READERS

Decisive action on climate change needed

Wisconsin State Farmer
Swaths of Orange, Texas, remained underwater Sunday, Sept. 3, 2017 especially near the downtown area following widespread flooding from rains brought by Hurricane and Tropical Storm Harvey.

 A friend of mine, a farmer and county board member north of here, told me the weather has become his enemy. Between heavy rains that regularly carve gullies into his fields, brutal winds that flatten his crops making them impossible to harvest, rain instead of snow in the winter that's forcing him to replant alfalfa and build an expensive barn to raise his calves in, and fields too wet to plant — this year he left 85 acres unseeded — he's struggling. He doesn't understand why we don't do something about our climate. He knows firsthand that it's changing, and says his best crop this year will be gray hair.

Southeast Texas has turned into a lake the size of Lake Michigan. Parts of Asia are flooded, so is Western Africa and these are just the latest. Scientists have been telling us for years that as the oceans and air heat up we're going to get a lot more rain, and they're right.

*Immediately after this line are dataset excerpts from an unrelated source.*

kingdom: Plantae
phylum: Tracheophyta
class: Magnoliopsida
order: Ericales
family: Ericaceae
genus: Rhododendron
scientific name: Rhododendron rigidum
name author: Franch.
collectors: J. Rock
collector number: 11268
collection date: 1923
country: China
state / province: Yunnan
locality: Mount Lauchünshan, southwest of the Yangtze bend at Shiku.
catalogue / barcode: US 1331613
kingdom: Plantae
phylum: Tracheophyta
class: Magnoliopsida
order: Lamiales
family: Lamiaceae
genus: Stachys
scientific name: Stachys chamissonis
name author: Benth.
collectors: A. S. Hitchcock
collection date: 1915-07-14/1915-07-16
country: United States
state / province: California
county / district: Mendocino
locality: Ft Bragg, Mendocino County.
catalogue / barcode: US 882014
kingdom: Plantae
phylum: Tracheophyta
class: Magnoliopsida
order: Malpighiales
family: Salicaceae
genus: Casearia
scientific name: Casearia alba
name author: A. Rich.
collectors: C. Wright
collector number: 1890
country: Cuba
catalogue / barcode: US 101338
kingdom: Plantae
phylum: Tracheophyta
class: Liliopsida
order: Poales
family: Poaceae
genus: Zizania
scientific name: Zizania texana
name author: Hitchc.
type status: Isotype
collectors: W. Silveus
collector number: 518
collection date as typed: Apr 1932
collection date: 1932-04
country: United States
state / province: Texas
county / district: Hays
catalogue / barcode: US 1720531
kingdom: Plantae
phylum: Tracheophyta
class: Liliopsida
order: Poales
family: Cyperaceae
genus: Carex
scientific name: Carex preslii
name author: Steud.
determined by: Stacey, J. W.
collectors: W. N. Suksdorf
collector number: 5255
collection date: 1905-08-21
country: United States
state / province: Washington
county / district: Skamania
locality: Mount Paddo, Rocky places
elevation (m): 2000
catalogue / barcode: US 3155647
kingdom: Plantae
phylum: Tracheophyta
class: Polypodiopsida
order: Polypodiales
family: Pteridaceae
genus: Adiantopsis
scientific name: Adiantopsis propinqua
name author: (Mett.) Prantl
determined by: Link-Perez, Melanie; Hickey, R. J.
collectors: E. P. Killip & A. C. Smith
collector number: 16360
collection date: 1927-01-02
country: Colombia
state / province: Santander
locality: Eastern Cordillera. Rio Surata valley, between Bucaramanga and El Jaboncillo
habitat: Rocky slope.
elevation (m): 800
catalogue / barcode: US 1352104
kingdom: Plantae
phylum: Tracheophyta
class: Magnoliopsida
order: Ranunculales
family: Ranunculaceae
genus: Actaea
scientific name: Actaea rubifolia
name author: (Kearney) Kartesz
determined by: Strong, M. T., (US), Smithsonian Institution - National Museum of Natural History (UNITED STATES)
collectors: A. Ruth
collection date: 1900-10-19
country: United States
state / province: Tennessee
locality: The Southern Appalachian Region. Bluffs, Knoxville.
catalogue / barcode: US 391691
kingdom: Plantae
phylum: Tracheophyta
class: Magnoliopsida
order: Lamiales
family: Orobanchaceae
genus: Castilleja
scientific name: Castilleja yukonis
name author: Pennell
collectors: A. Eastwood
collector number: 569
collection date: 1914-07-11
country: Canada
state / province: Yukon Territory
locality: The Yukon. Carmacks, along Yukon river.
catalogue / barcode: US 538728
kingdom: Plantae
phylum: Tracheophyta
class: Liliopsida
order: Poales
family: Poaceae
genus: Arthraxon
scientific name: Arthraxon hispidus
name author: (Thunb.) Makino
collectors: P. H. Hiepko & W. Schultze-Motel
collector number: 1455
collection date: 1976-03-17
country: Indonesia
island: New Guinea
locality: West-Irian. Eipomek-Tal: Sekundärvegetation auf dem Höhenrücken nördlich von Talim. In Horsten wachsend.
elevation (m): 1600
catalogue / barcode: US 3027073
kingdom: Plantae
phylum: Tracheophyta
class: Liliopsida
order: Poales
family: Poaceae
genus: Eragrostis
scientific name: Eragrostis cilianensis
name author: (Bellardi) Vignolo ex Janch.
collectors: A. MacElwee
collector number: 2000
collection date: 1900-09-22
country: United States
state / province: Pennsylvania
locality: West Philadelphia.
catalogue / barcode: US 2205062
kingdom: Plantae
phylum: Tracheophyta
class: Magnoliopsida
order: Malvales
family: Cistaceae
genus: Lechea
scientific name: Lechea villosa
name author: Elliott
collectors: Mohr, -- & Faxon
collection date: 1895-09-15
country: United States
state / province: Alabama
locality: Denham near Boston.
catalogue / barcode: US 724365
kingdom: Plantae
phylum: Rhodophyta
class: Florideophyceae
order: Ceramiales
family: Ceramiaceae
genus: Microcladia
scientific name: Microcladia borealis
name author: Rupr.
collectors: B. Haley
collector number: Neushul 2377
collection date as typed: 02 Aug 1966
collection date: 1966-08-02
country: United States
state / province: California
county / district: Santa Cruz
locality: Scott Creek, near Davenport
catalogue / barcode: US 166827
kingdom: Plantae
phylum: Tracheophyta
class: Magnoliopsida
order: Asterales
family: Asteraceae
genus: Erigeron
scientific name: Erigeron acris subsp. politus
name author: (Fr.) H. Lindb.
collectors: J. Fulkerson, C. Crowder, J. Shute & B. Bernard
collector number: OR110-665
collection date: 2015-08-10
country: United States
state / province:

Ice that's been around practically forever at the poles and in the form of glaciers is melting fast. The rate of sea level rise has tripled since 1990. Coastal folks are starting to give up and move inland. The coming mass migration away from the world's coasts will cause wars, says our military.

Weary of political argument in the face of growing climate disaster? Isn't it time to tell Congressman Sean Duffy, Senators Tammy Baldwin and Ron Johnson and President Trump to take decisive action on climate change?